In terms of our journey over the last 2-plus years, this has been the progression. We actually started out with building out the model deployment and prediction service first. We tackle this first because we want it to align with customers' needs. We build online predictions that can support low latency for the logistics use cases. Then we tackled model training infrastructure next, as more data scientists joined the company, and more models are deployed to production.

We need a single source of truth. The need for a single source of truth became more important, as well as the ability to reproduce. Code versioning is part of that. We built a centralized model training service to handle this, and also enable us to do some part of continuous training. Next, we tackled model insight, as there are more models in production, especially the high-profile ones.

For that, protecting the downside when something goes wrong, has become more important. We built our features and model quality monitoring on top of the monitoring infrastructure that we have in the company. The last part is about feature engineering. As our data infrastructure matures, and the availability of the data lake, then we built out our feature engineering declarative framework that can create and generate features efficiently at scale.

Principles for Scaling and Evolving

We're going to go through a few principles that have helped us in scaling and evolving our infrastructure, as well as some details about our prediction service and feature store. The details will be more technical and less abstract than the previous session. The three principles that I will touch on are, dream big, start small, 1% better every day, and customer focus.

For us, these three principles work fairly well because they are aligned with our culture values. You might detect small similarities between these and Amazon's leadership principles. That's because our CEO is a big fan of Amazon and Jeff Bezos.

Let's talk about the first principle, dream big, start small. This one has two parts, the dream big part and start small. The dream big in the context of building an MLOps infrastructure is about coming up with a vision and strategic bets for how you think about building out MLOps infrastructure. This part is fairly straightforward.

The start small part is a very important aspect, especially for us as a young and high growth company like DoorDash. This part encourages us to make meaningful progress and impact incrementally. What does it look like in action? Like I mentioned before, the components that we built first were the prediction service and the feature store.

You might be wondering why. Also, I wouldn't have guessed this is the case in terms of the order as well, when we started out. Certainly, logistics team is one of the first teams at DoorDash that leverages ML. Their prediction service had challenges in keeping up with the DoorDash growth at the beginning of the pandemic. At the same time, the company has decided to build a centralized MLOps infrastructure. We partnered with them to build a prediction service and a feature store.

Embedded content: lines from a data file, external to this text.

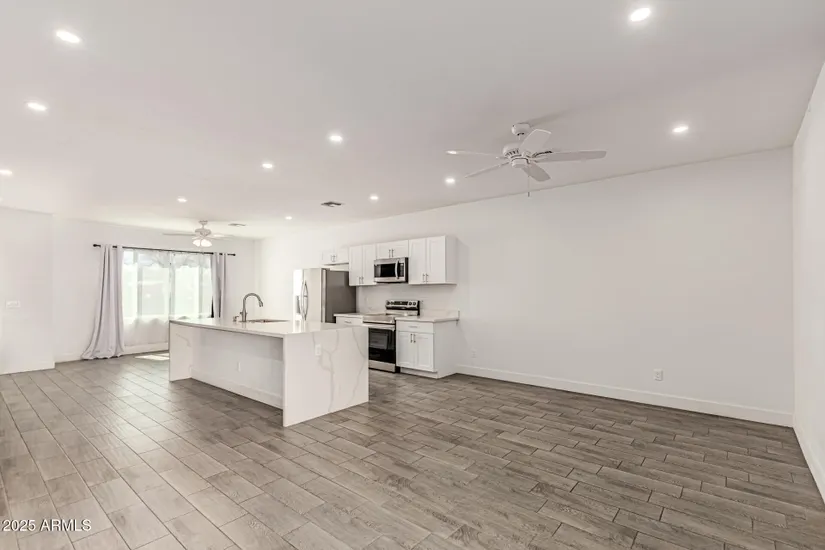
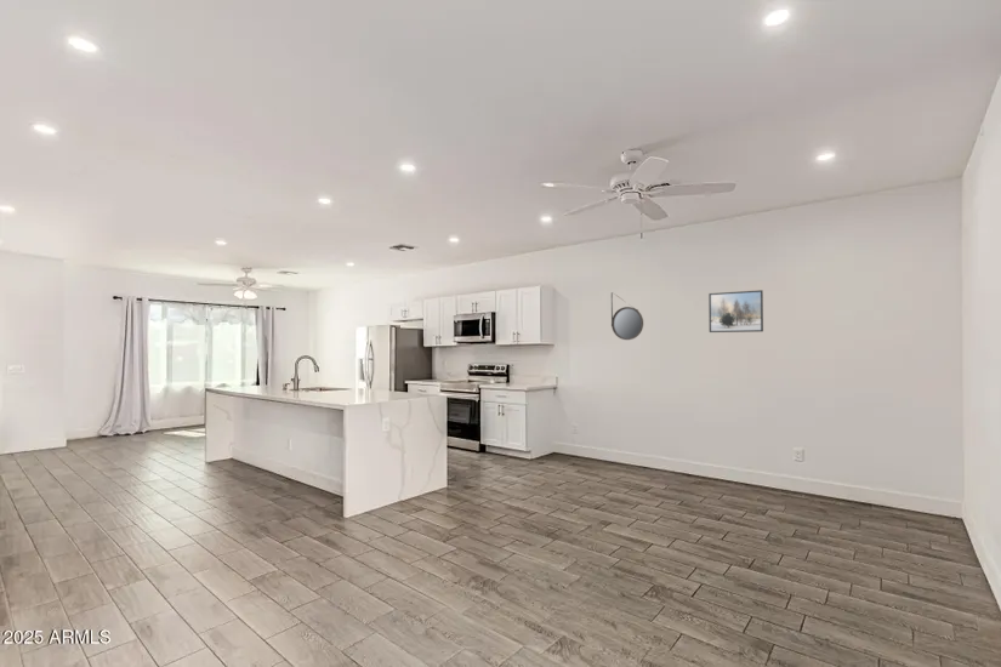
+ home mirror [610,291,644,341]
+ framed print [707,289,764,334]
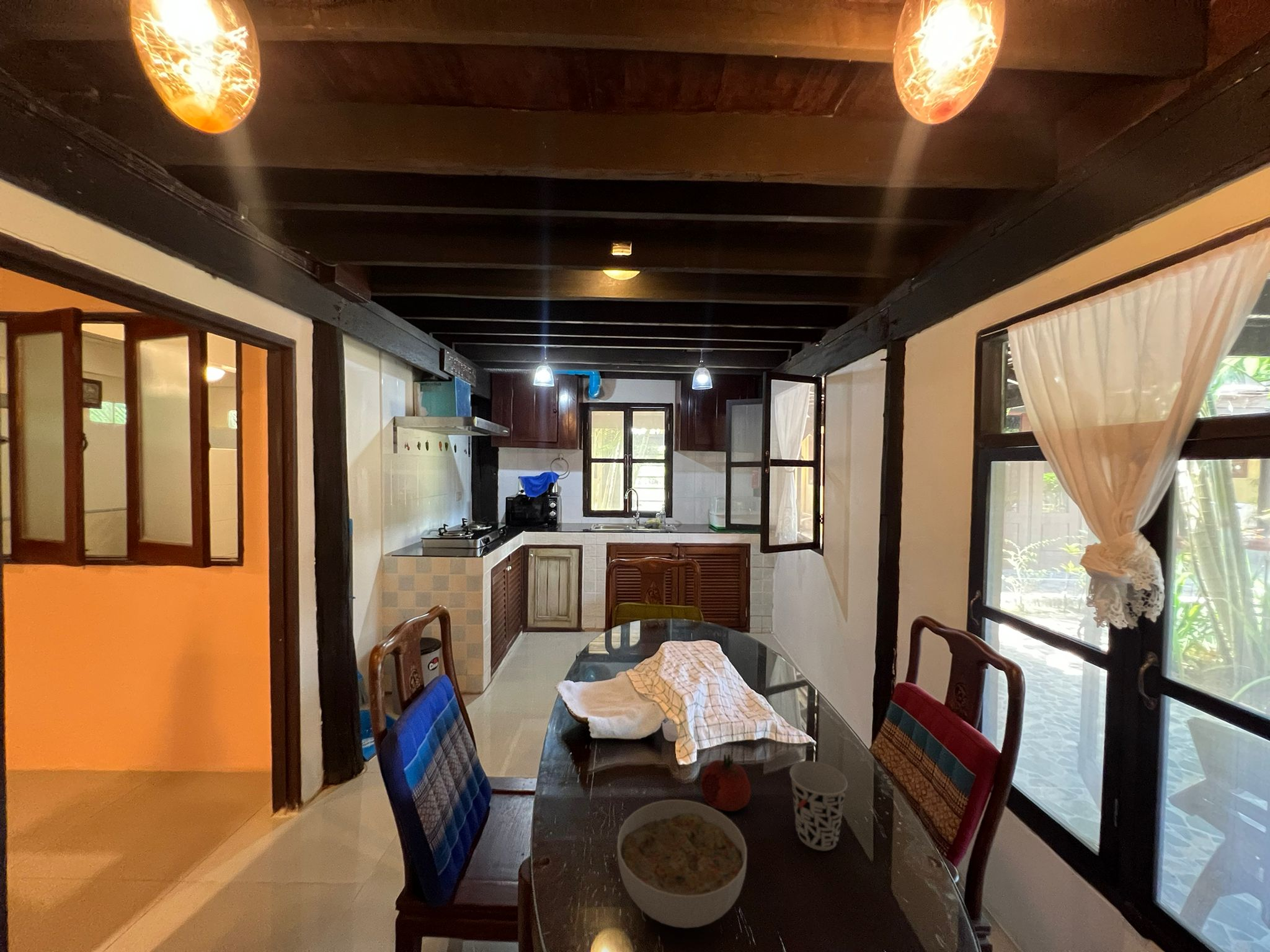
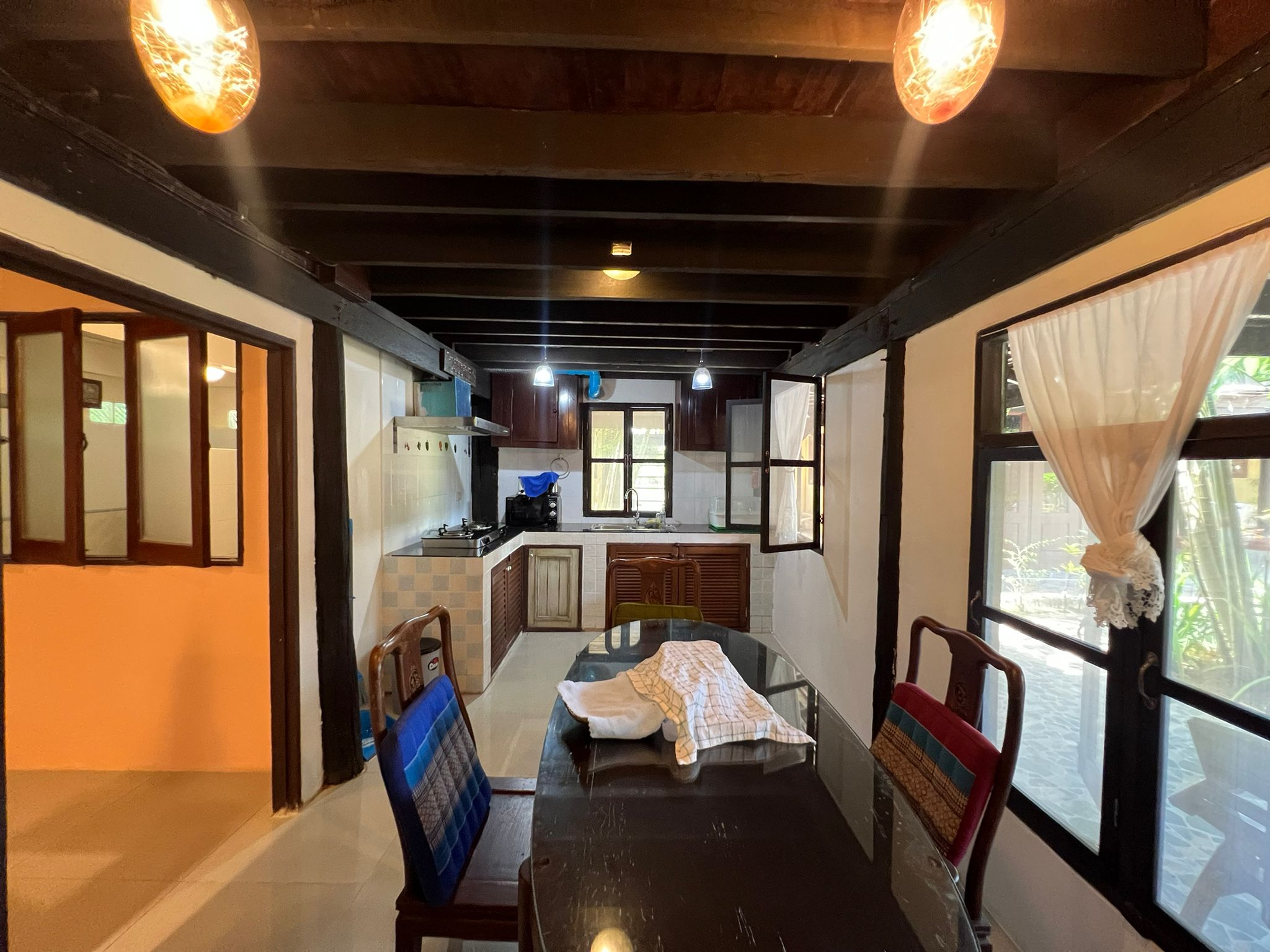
- bowl [616,799,747,928]
- cup [789,760,848,852]
- fruit [700,753,752,812]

In terms of the start small mentality, we recognize this as an opportunity to make real impact. We know the adoption will be there, once we finish building these first two pieces. We jump at the chance of building those pieces out. The few key design decisions that have served us well are the following for the prediction service. First is the centralized prediction service. There are a couple options in terms of building one endpoint per model versus a single endpoint for all models.

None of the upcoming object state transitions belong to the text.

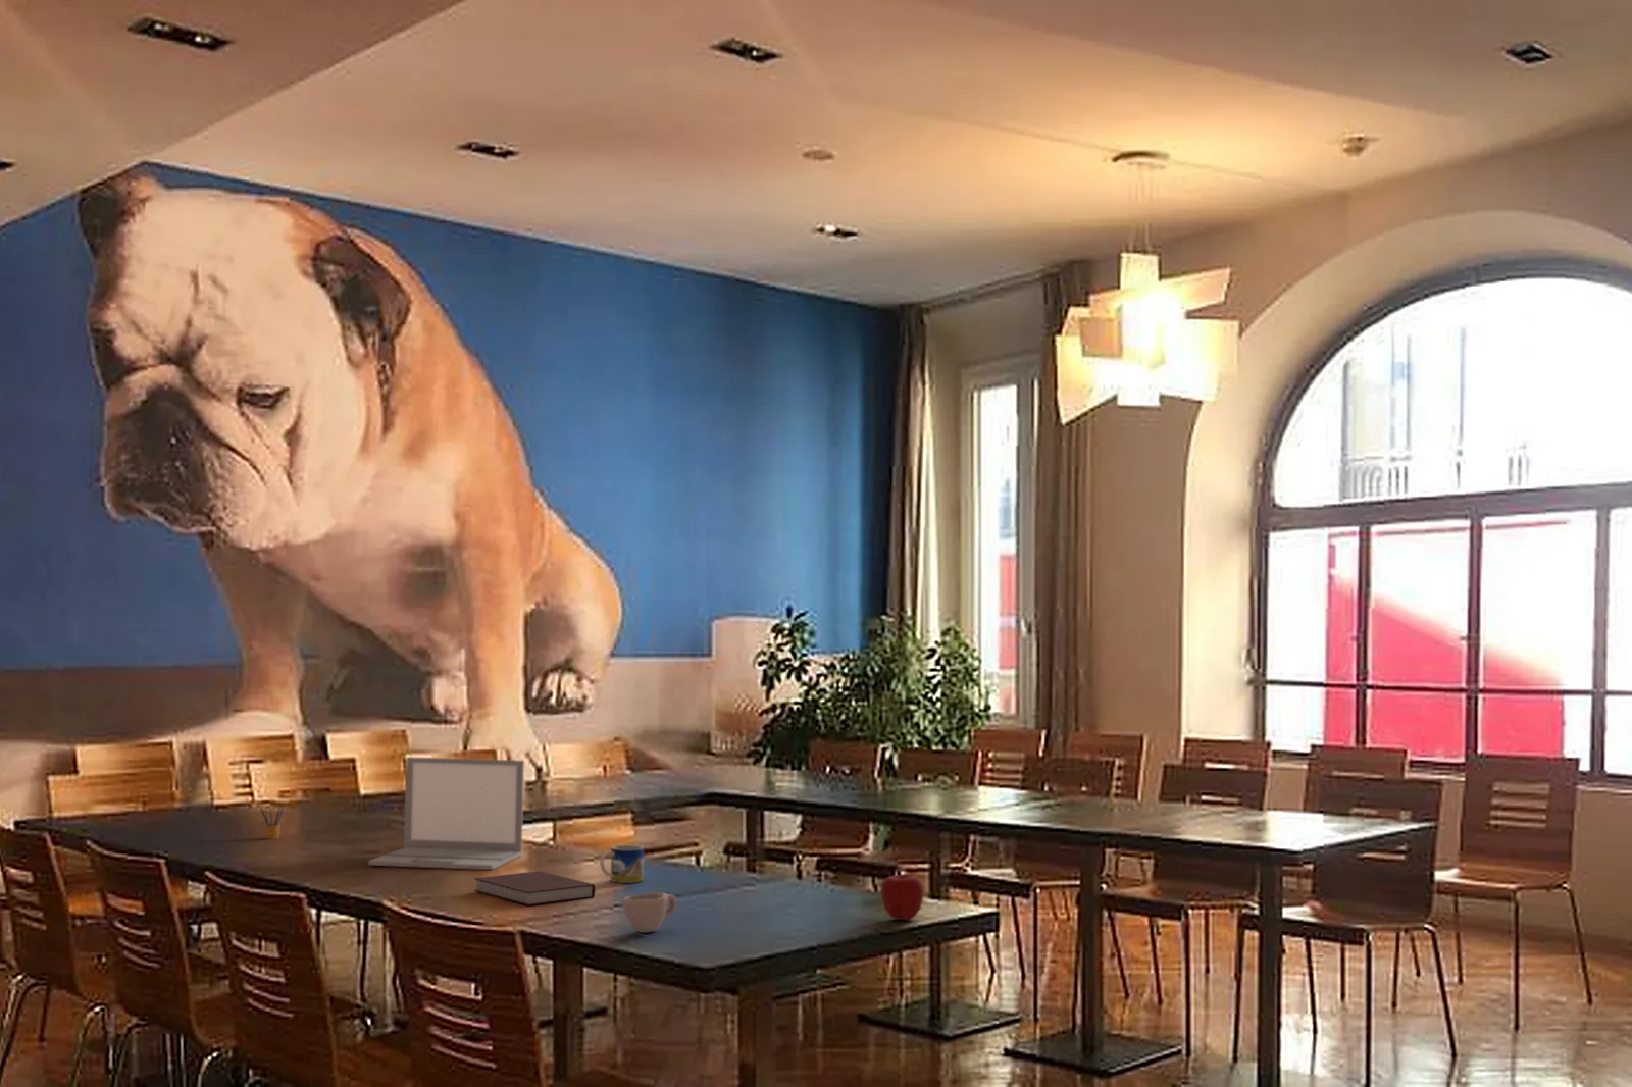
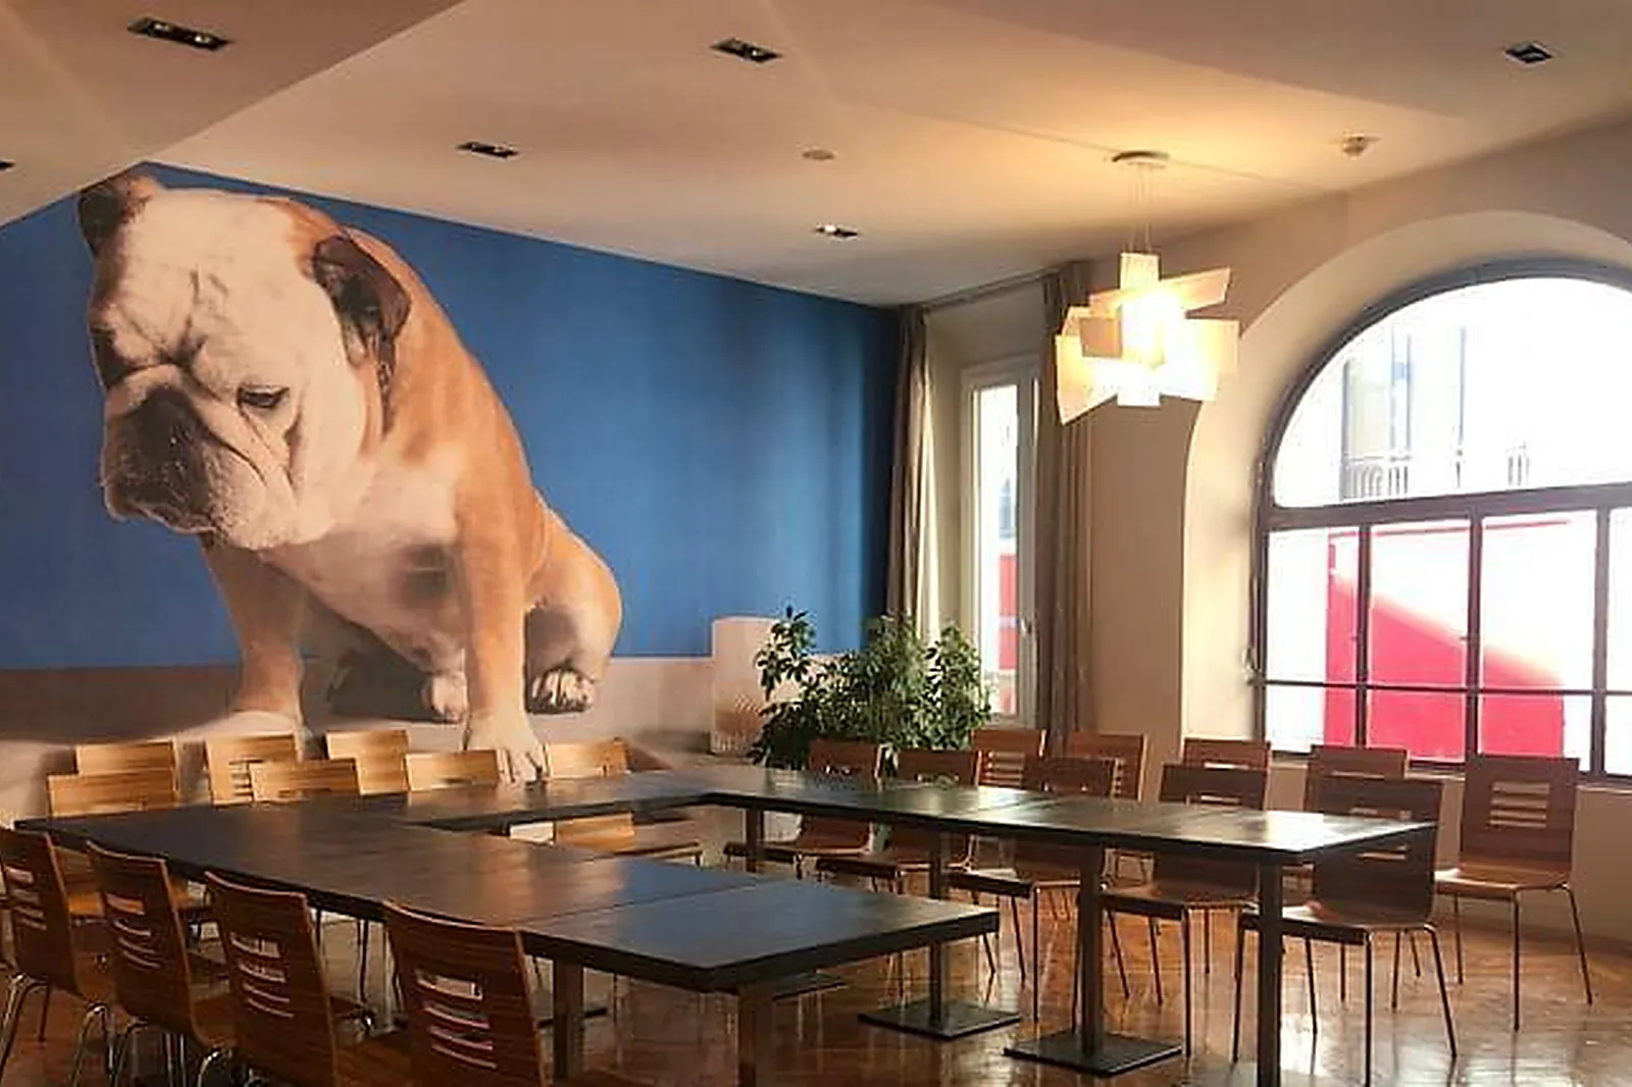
- mug [598,844,644,884]
- cup [622,892,677,934]
- apple [880,873,925,921]
- laptop [368,756,525,871]
- notebook [473,870,596,906]
- pencil box [260,806,286,841]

There are certainly pros and cons for each one of these options. We chose the latter, because we believe that will give us better CPU utilizations, and easier to manage. We recognize we can also move toward the other approach later on. The second design decision is about supporting model shadowing. You can have models that are performing predictions, as well as models that are in testing phase, and you shadow all the traffic.

This has been tremendously helpful for collecting prediction logs for training purposes. That's why I was quickly testing out to ensure it works as expected. The third design decision is about latency. The first part to support that is supporting batch prediction. Oftentimes, you only think about individual predictions, but there are use cases that will leverage this. Examples of those are recommendation use cases or search ranking use cases.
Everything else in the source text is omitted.